All processes can talk to the metadata service service and access temporary credentials with any out of the box operating system.
It's more common for SaaS companies to make HTTP requests for their customers than it is to run arbitrary code for their customers. Stripe, Segment, Github, Slack, and just about every major SaaS company offers some form of Webhook product. Service providers will make HTTP requests on a customer's behalf to a URL the customer specifies. Preventing DNS rebinding and validating these URLs is not easy at all.
It is a dangerous assumption to offer only an HTTP based metadata service because the world has shifted where most services are communicating via HTTP. My rule of thumb is that anywhere a hostname or IP address is accepted as user-input there is a 50% chance that SSRF is possible, and an attacker could potentially make requests to the metadata service.
In my opinion, it's clear that AWS' product offering is not complete since this is a major and recurring problem amongst their biggest customers. AWS should do something about this because IAM is the root of all security within AWS.
AWS could enforce a specific header is required in order to communicate with the metadata service. Google Cloud Platform offers this as a feature of their IAM Roles.
curl "http://metadata.google..." -H "Metadata-Flavor: Google"
This is a mitigation in cases where an attacker does not control the entire HTTP request that is being crafted as part of the SSRF attack. It won't fix all SSRF attacks but it is an improvement an provides protections for simple webhooks implementations where customers can provide only a URL that receives requests.
Temporary credentials could require a second factor of authentication. It might seem like this defeats the purpose of being able to pull credentials out of thin-air, but if IAM Roles required a second cryptographically difficult to guess string then it allows for two things:
First, attackers who can access the metadata service but can't read the second factor from disk or source code are not able to use the credentials they retrieve from a successful SSRF attack.

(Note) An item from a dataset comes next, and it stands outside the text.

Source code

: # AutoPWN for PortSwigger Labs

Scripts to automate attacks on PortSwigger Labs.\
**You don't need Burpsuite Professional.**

Second, employees who are handling this second factor string do not need to take too many precautions to protect it. They can treat it like a secret, but by itself it is not sensitive so fewer precautions would need to be taken when handling the second factor.
AWS could offer this simply making use of the External ID used to mitigate against the confused deputy problem.
{
"Version": "2012-10-17",
"Statement": {
"Effect": "Allow",
"Principal": {"AWS": "Example Corp's AWS Account ID"},
"Action": "sts:AssumeRole",
"Condition": {"StringEquals": {"sts:ExternalId": "d35813840e191d93812071cf3cbce3f8"}}
}
}
Here is an example of an IAM role's trust policy with a securely set ExternalID. If AWS required an external ID to be submitted with temporary credentials instead of during an assume-role API call then the credentials from a successful SSRF attack would be useless.
Today, many people are surprised to learn that temporary credentials can be used from other AWS customer's Virtual Private Cloud, and even from your home laptop. Being able to require that temporary IAM credentials are being used from within the correct VPC would require a full remote code execution attack where an attacker can run code within the victim's infrastructure.
Determining when a credential has been compromised and is being used in the wrong VPC would require a lot of work from AWS. However, this is something that power users of AWS have started to figure out how to detect, and the folks at Netflix have published some amazing research on the topic.